A peine quittais-je le doux cocon familiale que j’entrais dans la Maréchaussée. Je me portais même volontaire pour un service long (non non, pas encore par masochisme, mais pour obtenir une majoration de ma solde et préparer mon avenir).

J’avais bûché comme un malade durant mes trois mois de classes pour être dans les premiers au tableau d’avancement.

C’était le seul moyen de choisir mon lieu d’affectation et j’avais une idée très précise du cadre dans lequel je souhaitais passer mes vingt-et-un prochains mois : en Bretagne !
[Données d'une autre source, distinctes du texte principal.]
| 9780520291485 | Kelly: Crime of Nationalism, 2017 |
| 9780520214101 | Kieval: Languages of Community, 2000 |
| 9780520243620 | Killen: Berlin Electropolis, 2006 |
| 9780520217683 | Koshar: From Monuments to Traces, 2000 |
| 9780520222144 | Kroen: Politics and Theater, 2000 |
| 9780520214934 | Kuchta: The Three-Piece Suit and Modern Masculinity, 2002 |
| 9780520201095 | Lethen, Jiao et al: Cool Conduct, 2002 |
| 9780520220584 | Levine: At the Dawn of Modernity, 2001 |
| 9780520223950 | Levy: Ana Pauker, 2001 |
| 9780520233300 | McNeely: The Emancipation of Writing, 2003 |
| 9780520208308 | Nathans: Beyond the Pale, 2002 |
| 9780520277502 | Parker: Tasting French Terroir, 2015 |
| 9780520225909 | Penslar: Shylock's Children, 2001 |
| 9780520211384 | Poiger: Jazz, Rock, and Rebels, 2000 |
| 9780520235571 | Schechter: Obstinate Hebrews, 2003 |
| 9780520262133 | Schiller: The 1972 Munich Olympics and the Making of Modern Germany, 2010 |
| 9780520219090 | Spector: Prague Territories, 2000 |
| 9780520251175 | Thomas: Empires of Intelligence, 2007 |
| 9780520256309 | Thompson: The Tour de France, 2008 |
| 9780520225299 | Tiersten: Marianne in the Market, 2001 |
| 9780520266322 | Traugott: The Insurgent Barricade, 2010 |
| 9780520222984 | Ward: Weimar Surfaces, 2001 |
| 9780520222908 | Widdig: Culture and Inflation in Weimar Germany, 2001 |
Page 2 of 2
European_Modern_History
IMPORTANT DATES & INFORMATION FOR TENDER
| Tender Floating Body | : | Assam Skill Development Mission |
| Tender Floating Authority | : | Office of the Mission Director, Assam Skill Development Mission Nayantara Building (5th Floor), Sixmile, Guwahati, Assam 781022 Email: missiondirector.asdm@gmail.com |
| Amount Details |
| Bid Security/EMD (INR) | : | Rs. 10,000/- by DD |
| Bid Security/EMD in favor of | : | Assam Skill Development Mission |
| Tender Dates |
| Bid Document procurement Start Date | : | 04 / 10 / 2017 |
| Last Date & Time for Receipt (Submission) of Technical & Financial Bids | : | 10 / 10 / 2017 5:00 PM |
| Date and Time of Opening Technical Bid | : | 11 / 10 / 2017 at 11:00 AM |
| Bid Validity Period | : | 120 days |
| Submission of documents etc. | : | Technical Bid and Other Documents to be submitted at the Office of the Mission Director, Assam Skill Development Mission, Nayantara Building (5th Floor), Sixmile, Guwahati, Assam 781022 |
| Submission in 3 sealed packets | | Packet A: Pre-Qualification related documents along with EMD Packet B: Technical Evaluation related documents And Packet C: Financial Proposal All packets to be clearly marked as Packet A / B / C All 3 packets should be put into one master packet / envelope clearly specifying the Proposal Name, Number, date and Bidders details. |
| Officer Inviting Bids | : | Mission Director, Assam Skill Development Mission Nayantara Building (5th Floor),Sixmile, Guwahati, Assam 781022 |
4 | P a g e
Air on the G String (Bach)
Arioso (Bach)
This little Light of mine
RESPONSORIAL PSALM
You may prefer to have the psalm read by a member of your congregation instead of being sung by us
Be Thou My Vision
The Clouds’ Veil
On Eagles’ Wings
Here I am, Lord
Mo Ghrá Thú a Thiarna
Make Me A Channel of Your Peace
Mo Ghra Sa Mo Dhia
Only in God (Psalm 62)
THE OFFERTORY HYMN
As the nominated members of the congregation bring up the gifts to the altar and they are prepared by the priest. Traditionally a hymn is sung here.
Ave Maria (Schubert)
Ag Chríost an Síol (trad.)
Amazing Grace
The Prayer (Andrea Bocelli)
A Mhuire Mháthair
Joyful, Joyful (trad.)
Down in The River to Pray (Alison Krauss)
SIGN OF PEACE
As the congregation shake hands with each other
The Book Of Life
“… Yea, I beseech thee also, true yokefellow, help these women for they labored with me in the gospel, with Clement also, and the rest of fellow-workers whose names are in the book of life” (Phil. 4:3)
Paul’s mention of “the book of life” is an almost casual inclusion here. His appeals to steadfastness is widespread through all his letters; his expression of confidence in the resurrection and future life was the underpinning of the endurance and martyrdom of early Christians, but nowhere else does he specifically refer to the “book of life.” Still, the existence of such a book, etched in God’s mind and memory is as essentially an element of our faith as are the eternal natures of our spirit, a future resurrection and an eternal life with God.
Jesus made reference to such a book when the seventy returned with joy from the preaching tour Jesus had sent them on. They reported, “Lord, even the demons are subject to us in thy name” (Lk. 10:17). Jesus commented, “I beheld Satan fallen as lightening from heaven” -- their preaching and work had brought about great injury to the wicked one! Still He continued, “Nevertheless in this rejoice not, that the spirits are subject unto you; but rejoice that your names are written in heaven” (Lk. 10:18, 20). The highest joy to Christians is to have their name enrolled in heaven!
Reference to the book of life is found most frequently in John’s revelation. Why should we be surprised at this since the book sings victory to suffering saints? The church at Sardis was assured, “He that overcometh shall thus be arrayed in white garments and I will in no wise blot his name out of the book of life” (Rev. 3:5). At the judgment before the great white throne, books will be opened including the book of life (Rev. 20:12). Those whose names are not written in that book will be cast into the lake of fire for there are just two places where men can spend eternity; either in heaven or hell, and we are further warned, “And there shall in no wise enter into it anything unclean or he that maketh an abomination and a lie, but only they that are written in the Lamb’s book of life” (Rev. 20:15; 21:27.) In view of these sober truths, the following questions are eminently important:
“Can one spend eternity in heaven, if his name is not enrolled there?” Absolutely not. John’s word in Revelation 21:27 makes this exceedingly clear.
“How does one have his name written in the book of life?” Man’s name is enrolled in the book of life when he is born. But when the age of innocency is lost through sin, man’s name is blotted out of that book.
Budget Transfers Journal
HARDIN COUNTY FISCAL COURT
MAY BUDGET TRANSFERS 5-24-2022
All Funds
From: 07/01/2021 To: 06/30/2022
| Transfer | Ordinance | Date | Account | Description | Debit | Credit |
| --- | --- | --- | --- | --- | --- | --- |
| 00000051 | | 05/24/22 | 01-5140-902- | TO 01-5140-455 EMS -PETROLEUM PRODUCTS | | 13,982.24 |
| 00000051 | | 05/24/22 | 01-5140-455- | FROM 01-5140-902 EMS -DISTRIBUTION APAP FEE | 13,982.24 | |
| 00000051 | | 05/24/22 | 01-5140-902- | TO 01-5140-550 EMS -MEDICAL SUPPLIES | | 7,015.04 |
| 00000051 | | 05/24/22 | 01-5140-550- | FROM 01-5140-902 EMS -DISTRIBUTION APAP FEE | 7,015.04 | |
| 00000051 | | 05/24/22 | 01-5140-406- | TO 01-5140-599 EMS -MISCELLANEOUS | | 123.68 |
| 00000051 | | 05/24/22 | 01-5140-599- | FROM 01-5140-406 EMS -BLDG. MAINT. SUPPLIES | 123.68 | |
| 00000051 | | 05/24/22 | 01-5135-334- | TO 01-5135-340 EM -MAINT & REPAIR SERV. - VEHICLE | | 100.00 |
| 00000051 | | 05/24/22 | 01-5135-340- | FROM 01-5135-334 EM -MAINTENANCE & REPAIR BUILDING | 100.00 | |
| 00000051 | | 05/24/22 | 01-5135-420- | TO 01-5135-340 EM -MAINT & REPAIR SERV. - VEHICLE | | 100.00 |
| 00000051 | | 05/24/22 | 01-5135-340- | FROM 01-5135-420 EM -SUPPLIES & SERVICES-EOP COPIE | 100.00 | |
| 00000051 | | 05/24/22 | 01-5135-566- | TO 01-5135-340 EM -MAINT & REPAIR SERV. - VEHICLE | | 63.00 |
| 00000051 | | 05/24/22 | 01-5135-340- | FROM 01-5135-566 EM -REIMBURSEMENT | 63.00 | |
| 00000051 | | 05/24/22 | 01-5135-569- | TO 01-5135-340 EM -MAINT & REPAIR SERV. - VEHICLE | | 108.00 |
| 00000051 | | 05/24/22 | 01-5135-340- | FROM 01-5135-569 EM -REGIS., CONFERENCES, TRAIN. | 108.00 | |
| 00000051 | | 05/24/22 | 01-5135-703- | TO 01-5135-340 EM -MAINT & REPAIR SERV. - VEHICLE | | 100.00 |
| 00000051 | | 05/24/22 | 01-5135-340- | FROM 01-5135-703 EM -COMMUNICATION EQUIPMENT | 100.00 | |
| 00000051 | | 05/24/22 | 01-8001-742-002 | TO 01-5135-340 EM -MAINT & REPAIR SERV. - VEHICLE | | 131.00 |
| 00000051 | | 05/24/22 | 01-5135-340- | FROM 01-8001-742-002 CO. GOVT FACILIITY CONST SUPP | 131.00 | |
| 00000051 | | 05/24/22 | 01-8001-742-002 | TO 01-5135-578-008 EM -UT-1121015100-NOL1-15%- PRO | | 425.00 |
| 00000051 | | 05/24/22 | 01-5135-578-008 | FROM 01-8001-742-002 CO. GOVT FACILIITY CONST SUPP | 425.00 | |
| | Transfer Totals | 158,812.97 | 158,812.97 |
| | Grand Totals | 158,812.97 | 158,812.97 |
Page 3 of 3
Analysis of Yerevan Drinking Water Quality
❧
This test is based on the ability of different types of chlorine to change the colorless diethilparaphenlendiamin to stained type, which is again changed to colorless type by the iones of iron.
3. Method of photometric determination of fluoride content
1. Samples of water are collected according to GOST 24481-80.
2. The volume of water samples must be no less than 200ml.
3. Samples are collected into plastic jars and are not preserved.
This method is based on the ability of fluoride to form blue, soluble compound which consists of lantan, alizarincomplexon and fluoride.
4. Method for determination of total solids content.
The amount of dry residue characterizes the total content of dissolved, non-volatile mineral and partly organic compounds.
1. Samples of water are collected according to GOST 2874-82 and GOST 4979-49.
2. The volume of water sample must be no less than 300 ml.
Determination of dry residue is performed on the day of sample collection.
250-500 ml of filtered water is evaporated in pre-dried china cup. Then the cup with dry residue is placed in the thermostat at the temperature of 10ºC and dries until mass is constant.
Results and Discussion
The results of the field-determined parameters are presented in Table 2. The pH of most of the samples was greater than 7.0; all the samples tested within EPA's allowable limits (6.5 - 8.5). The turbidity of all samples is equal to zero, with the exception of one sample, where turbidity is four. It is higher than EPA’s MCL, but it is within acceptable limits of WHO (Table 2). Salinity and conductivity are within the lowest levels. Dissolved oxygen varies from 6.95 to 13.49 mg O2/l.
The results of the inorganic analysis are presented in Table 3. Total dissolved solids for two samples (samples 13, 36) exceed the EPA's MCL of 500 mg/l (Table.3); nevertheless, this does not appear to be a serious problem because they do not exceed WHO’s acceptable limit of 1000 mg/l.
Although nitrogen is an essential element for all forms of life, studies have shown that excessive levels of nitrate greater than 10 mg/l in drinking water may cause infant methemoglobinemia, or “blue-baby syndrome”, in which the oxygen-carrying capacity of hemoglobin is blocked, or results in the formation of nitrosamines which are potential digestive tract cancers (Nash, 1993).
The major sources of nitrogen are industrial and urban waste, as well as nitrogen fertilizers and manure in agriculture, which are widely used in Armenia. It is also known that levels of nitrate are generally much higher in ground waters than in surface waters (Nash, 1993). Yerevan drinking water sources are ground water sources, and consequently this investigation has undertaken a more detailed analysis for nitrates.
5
Le hasard voulu que j’atterrisse dans le département qui accusait le plus haut tôt de suicide en France, et il n’allait pas falloir attendre longtemps pour être confronté à la mort… toutes sortes de morts : fusils, grenades, cordes, gaz, couteaux, liquides inflammables, sauts dans le vide, trains, camions, rivières, médocs... c’est fou comme les personnes qui veulent en finir avec la vie peuvent être capables d’imagination !

De mon côté le gamin que j’étais encore prenait chacune de ces morts violentes de plein fouet.

A l’époque, les seules « cellules psychologiques » (si on peut les appeler ainsi) étaient celles dans lesquelles les malfrats séjournaient quelques heures entre deux interrogatoires !

Quant aux vieux briscards, ils n’avaient pas l’habitude de débriefer des interventions avec les bleus.

Alors chacun de nous s’efforçait d’encaisser comme il le pouvait, avec plus ou moins de réussite dont on pouvait facilement juger de l’efficacité à la taille des cernes qui apparaissaient parfois après les nuits d’insomnies.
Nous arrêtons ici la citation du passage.